In the unlikely event neither option is available that the only other way to get back those missing gigabytes is to partition the drive. You may be able to do this from Disk Management (Start > Run type ‘diskmgmt.msc’). Right-click on the ‘Unallocated Space’ and select New Partition, and choose the option ‘Extended Partition’. You will need to repeat this until all of the unallocated space has been partitioned and assigned drive letters.



Vista not recognising AVG

Hi Rick. I recently bought a laptop running Vista Home Premium and have encountered a problem. I have downloaded AVG free antivirus software and activated it, but the windows security centre does not recognise its presence saying it did not find antivirus software on the computer. Uninstalling AVG and re-installing several times on different days has not made any difference. Any suggestions will be much appreciated.

Mahomed Hajat


A. There are no significant compatibility issues with Vista and AVG but this problem is not unknown and there are a couple of possible causes. First make sure your laptop is fully updated, and I don’t just mean the critical updates. Go to the Windows Update Centre and download everything as Microsoft released a patch, which may not be on your PC.

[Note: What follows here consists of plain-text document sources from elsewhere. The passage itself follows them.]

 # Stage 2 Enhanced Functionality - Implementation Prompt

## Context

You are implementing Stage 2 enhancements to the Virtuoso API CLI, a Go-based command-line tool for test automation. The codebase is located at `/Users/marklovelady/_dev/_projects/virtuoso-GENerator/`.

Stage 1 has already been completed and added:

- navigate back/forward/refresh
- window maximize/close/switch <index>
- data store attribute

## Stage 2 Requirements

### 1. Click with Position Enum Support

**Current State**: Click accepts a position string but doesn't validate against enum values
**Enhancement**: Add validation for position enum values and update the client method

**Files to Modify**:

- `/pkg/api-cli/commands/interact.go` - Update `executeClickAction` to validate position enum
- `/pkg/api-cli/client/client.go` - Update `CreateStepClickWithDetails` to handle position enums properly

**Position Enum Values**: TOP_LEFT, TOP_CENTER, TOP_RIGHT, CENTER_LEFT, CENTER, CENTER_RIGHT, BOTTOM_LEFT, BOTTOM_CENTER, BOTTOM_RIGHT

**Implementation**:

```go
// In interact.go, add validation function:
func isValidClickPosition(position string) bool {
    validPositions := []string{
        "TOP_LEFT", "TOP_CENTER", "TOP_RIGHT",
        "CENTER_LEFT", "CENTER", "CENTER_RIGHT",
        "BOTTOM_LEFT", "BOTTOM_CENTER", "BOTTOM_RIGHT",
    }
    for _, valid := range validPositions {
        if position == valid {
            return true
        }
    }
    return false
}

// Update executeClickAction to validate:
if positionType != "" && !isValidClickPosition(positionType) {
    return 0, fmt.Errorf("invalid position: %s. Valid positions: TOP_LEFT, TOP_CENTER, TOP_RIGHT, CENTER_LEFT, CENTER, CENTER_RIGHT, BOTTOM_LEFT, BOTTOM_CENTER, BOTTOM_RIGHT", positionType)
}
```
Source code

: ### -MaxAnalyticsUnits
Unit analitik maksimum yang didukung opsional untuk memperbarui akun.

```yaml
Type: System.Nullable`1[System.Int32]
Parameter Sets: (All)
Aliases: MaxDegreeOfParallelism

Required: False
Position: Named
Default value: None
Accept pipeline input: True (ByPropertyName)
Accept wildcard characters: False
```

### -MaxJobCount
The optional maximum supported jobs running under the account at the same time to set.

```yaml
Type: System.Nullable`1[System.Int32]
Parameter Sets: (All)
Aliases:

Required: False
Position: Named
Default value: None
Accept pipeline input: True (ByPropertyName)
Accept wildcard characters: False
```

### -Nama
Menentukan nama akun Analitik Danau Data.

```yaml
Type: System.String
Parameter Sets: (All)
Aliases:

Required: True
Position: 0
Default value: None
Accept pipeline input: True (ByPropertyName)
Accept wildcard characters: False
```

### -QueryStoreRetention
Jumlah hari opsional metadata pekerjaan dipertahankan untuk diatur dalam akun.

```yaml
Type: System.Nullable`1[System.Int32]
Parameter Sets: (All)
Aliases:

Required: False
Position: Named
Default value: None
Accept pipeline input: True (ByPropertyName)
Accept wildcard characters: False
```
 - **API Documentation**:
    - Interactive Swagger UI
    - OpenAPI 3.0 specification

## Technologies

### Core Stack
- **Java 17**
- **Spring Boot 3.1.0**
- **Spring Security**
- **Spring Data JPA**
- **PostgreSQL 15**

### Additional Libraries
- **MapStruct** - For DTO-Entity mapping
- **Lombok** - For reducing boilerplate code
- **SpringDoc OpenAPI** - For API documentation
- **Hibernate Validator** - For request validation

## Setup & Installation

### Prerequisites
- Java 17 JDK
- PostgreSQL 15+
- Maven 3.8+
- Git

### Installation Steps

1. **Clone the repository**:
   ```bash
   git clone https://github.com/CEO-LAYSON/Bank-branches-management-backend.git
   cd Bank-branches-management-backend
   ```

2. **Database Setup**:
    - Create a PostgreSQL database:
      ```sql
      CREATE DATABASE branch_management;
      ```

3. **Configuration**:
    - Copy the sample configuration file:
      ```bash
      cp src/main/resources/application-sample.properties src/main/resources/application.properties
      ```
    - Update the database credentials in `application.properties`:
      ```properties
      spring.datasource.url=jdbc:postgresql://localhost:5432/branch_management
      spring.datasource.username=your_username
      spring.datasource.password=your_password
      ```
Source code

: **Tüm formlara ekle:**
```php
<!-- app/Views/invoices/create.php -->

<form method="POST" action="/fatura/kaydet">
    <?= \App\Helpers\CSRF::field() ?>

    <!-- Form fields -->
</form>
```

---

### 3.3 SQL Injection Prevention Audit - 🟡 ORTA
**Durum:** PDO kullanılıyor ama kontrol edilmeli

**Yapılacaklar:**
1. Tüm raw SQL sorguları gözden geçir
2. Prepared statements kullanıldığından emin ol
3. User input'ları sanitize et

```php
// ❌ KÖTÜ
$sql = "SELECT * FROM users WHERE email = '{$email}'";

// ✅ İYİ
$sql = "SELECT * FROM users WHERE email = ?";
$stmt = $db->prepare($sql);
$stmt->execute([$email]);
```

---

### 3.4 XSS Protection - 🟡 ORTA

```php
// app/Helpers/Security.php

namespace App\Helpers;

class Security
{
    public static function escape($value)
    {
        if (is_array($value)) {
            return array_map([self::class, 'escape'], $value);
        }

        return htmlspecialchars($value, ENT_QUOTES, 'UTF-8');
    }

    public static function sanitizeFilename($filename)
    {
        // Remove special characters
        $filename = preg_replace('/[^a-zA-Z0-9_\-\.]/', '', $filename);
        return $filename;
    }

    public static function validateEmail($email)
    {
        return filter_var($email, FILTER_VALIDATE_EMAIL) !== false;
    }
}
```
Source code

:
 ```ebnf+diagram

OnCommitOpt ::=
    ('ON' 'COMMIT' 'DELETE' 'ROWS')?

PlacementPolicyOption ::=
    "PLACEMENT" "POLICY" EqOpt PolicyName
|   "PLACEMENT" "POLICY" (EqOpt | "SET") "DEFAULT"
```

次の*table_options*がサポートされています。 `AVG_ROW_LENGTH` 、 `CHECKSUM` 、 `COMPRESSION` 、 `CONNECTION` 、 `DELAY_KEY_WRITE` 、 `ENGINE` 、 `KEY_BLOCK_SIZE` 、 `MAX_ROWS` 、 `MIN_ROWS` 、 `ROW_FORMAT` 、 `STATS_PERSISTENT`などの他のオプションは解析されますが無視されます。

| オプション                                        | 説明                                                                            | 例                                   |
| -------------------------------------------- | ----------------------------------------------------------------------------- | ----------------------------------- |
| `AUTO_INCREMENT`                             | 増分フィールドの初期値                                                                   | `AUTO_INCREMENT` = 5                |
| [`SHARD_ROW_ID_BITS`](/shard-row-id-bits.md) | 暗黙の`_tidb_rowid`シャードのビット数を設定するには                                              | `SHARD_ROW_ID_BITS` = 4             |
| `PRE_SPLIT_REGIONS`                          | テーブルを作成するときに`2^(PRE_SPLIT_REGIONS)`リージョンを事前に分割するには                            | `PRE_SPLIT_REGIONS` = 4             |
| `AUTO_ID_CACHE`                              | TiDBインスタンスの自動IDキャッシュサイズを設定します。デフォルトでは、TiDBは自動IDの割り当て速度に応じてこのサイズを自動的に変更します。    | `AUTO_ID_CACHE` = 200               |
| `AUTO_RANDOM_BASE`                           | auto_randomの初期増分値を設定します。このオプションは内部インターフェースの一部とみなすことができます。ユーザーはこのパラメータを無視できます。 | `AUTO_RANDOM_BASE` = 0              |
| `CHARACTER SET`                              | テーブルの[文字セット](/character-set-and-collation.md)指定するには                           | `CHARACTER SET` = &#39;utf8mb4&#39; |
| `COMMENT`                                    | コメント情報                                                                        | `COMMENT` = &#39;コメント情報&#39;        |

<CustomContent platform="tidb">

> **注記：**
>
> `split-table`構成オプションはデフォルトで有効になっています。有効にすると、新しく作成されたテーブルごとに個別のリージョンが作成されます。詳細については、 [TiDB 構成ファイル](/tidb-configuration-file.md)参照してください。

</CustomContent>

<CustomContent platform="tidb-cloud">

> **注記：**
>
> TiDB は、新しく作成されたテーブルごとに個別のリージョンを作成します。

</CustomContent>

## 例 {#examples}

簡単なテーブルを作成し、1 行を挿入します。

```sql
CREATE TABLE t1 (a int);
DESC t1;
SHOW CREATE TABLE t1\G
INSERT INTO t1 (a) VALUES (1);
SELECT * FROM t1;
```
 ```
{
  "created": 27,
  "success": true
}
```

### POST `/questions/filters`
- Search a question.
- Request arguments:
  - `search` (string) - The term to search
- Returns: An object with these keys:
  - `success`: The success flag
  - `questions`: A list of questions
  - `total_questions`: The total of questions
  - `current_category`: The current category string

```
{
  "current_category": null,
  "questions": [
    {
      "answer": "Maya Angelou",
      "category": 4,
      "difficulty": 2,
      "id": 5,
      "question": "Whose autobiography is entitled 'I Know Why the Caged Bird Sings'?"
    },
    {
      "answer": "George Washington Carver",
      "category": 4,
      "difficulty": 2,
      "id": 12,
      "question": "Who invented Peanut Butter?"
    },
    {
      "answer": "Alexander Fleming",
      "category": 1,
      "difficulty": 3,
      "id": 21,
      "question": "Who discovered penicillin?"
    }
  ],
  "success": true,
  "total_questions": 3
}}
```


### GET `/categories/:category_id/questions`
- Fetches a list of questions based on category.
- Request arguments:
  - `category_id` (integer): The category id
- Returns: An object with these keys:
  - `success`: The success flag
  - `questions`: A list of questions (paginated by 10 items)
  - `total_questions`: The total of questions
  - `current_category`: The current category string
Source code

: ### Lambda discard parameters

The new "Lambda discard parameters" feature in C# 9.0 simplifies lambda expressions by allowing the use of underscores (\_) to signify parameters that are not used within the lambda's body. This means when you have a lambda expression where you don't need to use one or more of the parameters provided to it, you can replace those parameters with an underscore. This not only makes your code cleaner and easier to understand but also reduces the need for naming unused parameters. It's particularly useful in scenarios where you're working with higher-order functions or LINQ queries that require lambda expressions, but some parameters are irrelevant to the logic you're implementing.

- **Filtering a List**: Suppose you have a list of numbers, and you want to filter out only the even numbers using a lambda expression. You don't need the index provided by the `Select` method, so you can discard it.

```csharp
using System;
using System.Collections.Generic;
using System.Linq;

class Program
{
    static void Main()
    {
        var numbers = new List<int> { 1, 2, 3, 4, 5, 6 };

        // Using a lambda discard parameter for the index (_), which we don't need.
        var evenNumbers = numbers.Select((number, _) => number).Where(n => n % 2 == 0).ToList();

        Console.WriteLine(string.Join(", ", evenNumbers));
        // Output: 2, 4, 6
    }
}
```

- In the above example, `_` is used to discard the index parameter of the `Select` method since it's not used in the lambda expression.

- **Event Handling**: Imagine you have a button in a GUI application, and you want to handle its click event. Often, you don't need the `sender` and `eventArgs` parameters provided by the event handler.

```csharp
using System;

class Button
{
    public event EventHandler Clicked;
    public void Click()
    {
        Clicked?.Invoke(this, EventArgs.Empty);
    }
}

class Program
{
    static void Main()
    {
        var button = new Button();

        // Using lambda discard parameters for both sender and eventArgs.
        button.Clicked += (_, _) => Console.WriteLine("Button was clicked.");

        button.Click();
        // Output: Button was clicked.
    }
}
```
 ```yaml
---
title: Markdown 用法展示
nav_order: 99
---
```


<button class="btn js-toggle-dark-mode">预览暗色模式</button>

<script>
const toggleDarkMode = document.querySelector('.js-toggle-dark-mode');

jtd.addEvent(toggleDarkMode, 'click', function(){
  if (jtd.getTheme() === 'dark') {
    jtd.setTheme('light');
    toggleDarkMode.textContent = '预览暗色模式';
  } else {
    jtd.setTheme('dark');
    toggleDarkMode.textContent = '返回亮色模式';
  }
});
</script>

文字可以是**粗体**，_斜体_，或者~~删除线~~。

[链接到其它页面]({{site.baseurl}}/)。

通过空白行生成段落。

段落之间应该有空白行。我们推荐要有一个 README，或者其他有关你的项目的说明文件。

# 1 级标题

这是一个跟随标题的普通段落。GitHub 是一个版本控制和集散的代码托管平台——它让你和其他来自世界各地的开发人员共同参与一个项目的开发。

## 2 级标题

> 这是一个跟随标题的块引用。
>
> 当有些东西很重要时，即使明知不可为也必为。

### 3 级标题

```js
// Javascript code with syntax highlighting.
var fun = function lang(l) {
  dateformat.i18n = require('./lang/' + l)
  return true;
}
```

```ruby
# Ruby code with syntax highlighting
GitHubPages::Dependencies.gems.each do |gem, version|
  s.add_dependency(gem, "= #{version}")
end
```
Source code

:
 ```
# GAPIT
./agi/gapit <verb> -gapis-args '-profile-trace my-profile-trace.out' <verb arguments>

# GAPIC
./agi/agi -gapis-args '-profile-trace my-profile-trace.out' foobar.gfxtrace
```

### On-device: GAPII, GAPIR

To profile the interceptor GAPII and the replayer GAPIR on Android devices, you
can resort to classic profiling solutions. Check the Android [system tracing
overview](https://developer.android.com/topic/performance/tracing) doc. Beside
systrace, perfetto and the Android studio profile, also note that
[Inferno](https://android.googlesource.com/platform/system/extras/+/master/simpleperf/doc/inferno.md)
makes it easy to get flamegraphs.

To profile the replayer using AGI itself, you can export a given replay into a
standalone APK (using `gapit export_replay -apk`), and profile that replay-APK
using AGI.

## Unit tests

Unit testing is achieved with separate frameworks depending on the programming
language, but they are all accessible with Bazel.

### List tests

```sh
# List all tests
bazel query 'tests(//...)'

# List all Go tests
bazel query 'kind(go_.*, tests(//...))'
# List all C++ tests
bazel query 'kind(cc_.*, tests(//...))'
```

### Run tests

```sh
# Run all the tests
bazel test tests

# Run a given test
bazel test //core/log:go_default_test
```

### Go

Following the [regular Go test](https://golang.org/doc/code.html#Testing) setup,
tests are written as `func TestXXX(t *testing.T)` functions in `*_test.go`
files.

If that doesn’t work then you can try re-registering AVG with Vista and to do that you need to go to Start > Programs > Accessories. Right-click on Command Prompt and select Run as Administrator. A DOS like window opens and at the flashing command prompt type ‘winmgmt /verifyrepository’ (without the quotes).  If this is the problem you should see ‘WMI repository is not consistent’, so now you should type the following ‘winmgmt /salvagerepository’ (again no quotes). This will shut down and restart Vista’s Services so it may take a few minutes. Afterwards re-boot. It may not work the first time, if so repeat.